**Requirement:** With the pictures omitted, write out the entries that follow exactly as they stand.

Document layout analysis data:
------------------------------------------------------------------------

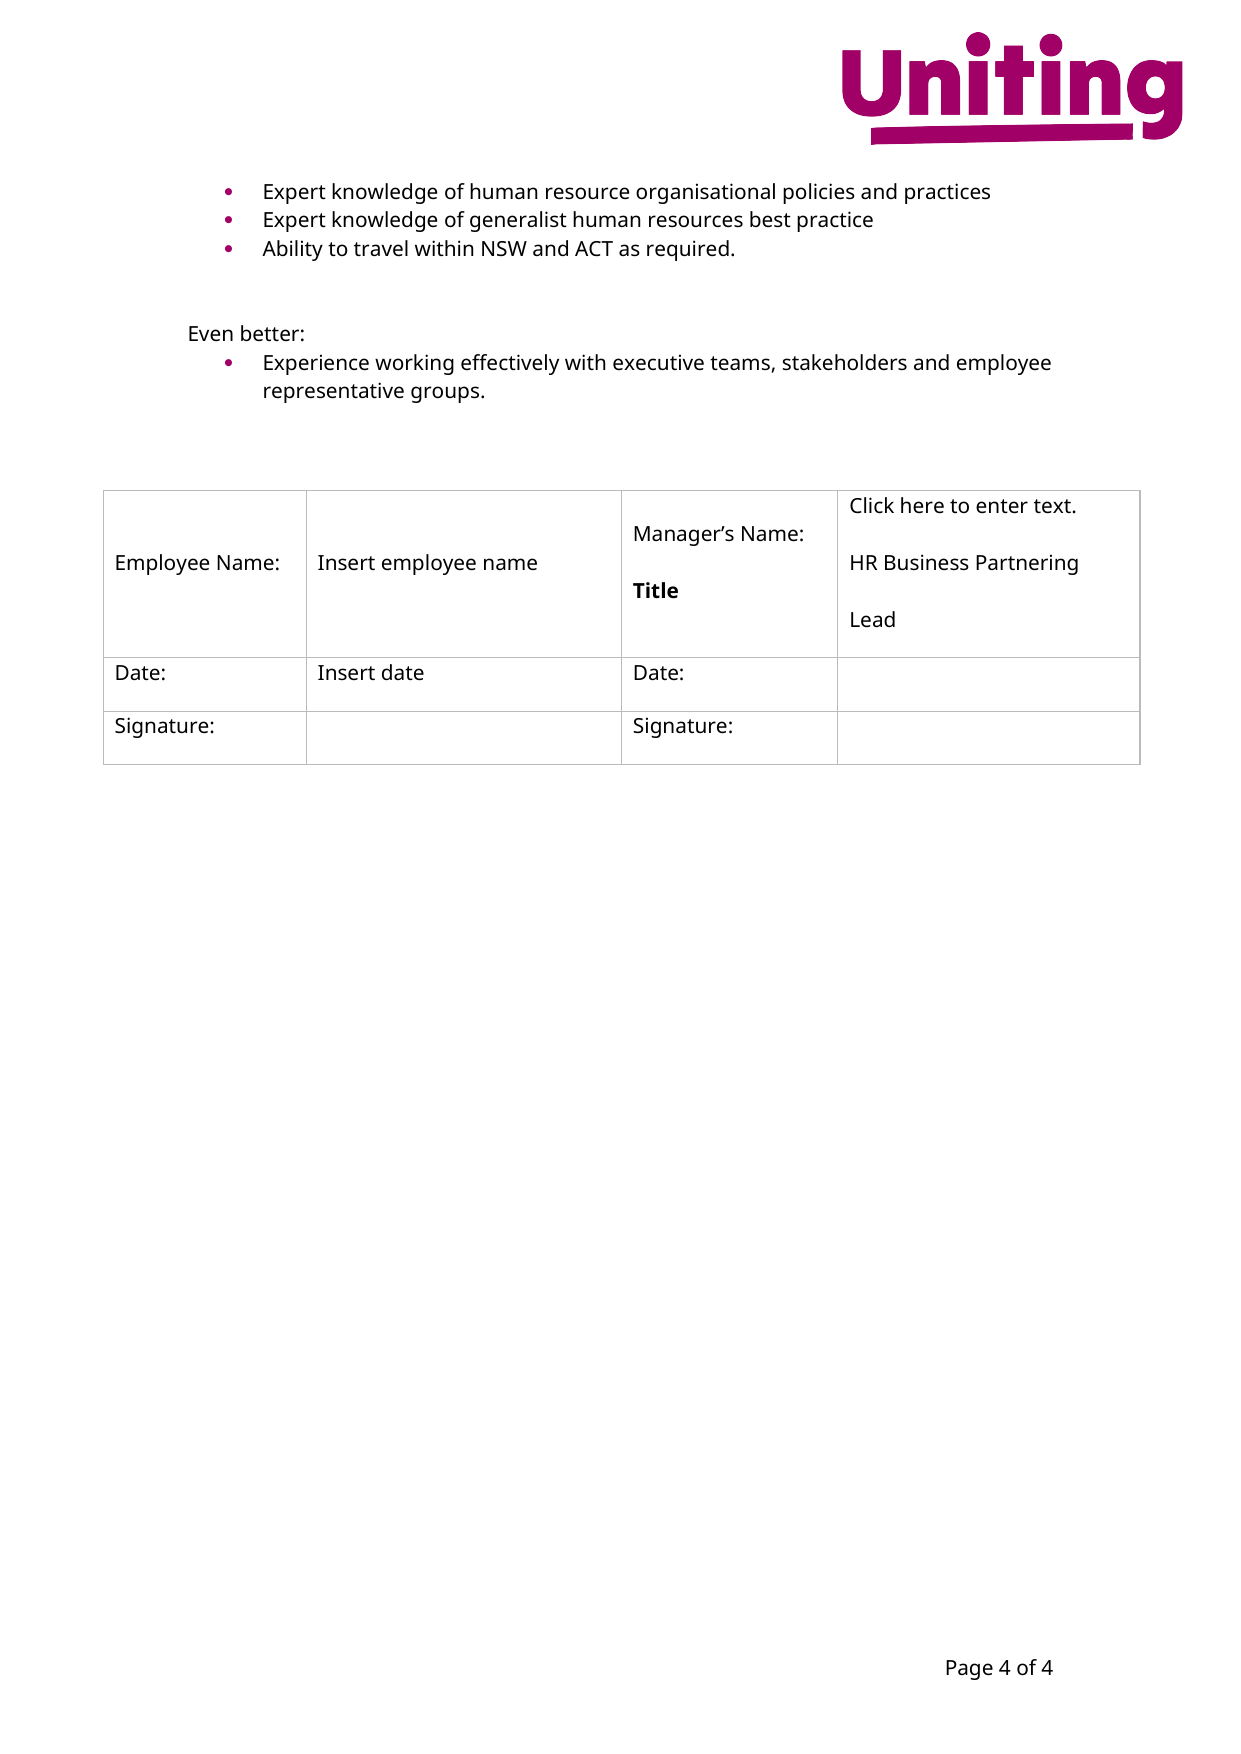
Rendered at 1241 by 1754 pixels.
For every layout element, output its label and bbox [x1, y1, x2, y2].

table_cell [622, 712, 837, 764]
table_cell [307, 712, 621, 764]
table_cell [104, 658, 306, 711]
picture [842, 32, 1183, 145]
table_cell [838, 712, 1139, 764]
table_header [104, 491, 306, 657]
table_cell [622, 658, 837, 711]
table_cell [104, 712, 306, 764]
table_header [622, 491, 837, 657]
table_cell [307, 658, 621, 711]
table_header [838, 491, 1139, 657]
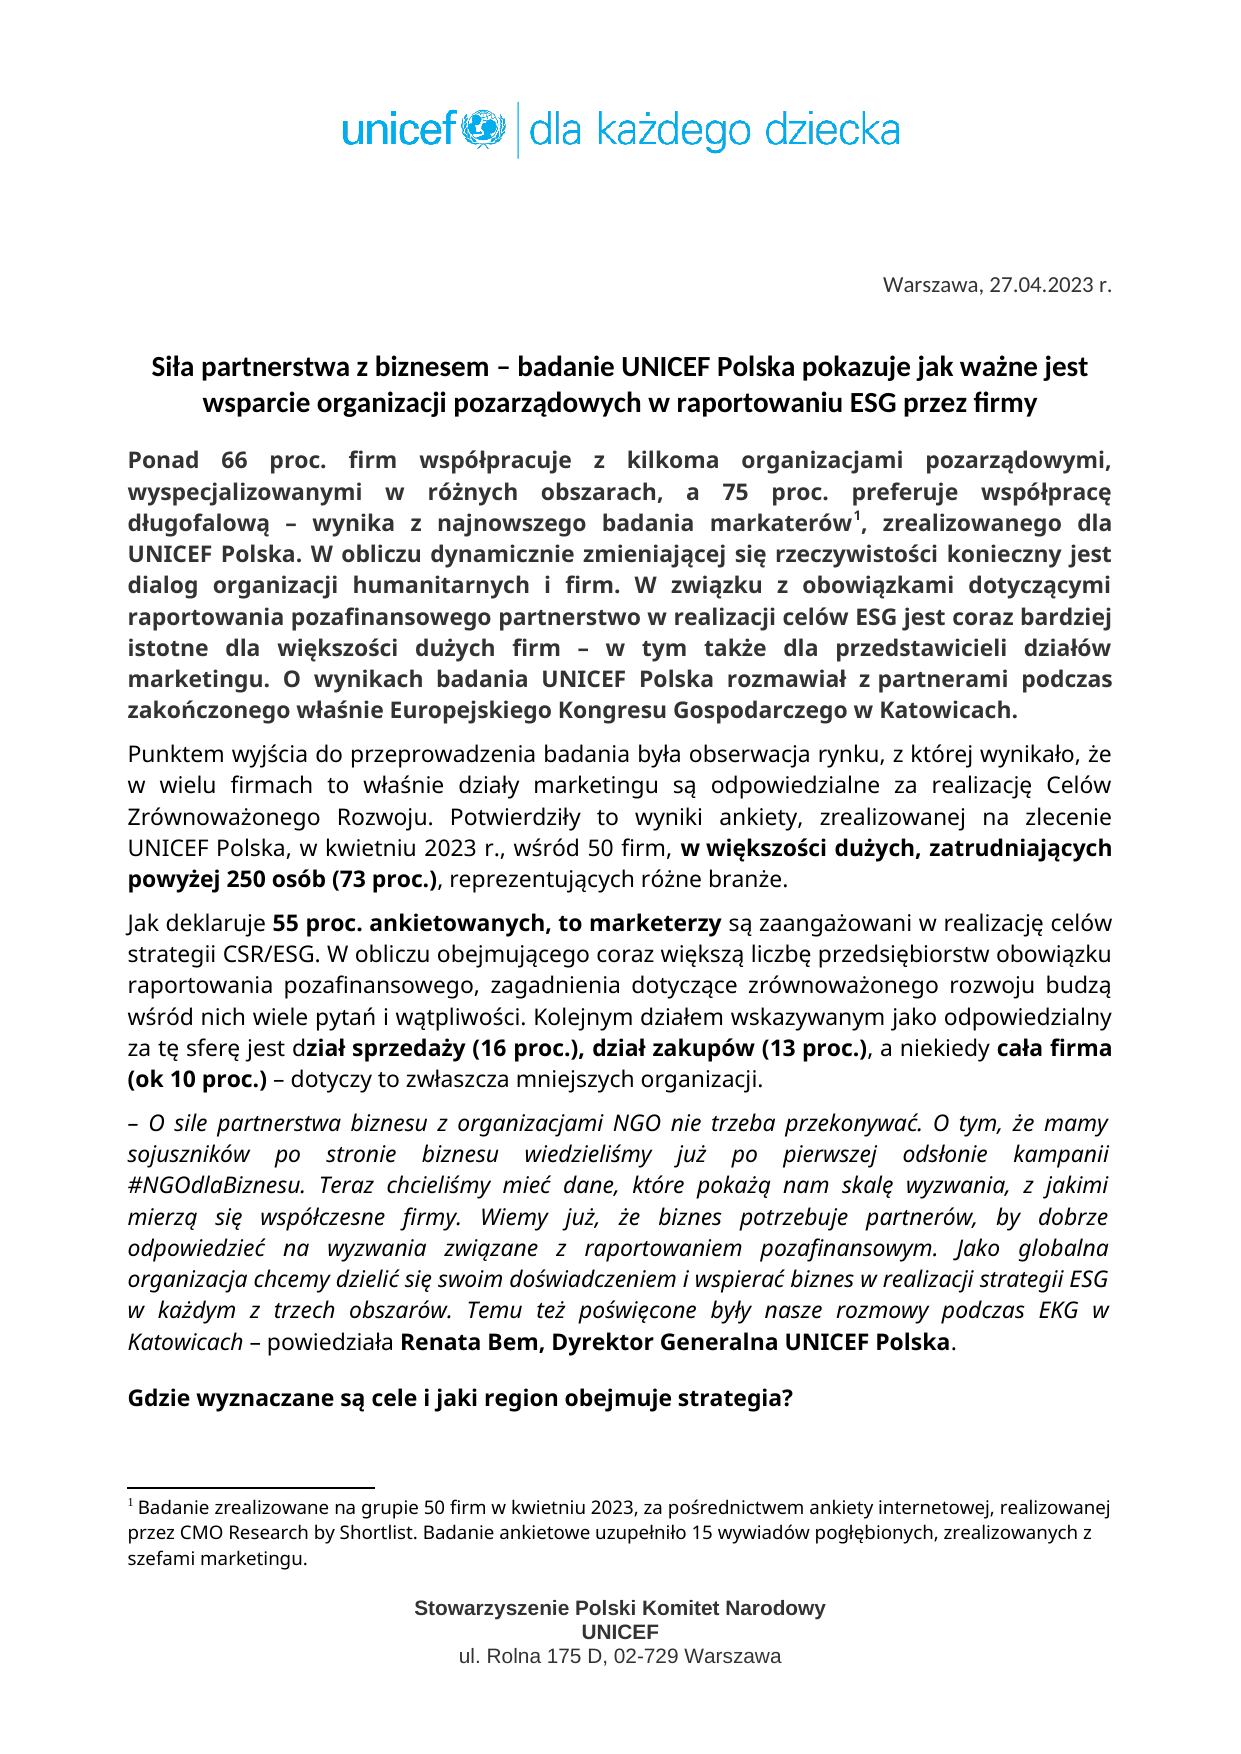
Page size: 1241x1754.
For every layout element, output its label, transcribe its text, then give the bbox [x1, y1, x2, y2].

------------------------------------------------------------------------

**Answer section:**
Rendered at 1241 by 1754 pixels.
For every layout element, output its label and bbox [x1, y1, x2, y2].

table_cell [622, 712, 837, 764]
table_cell [307, 712, 621, 764]
table_cell [104, 658, 306, 711]
picture [842, 32, 1183, 145]
table_cell [838, 712, 1139, 764]
table_header [104, 491, 306, 657]
table_cell [622, 658, 837, 711]
table_cell [104, 712, 306, 764]
table_header [622, 491, 837, 657]
table_cell [307, 658, 621, 711]
table_header [838, 491, 1139, 657]
Page size: 1241x1754.
For every layout element, output its label, transcribe its text, then give the bbox [x1, y1, x2, y2].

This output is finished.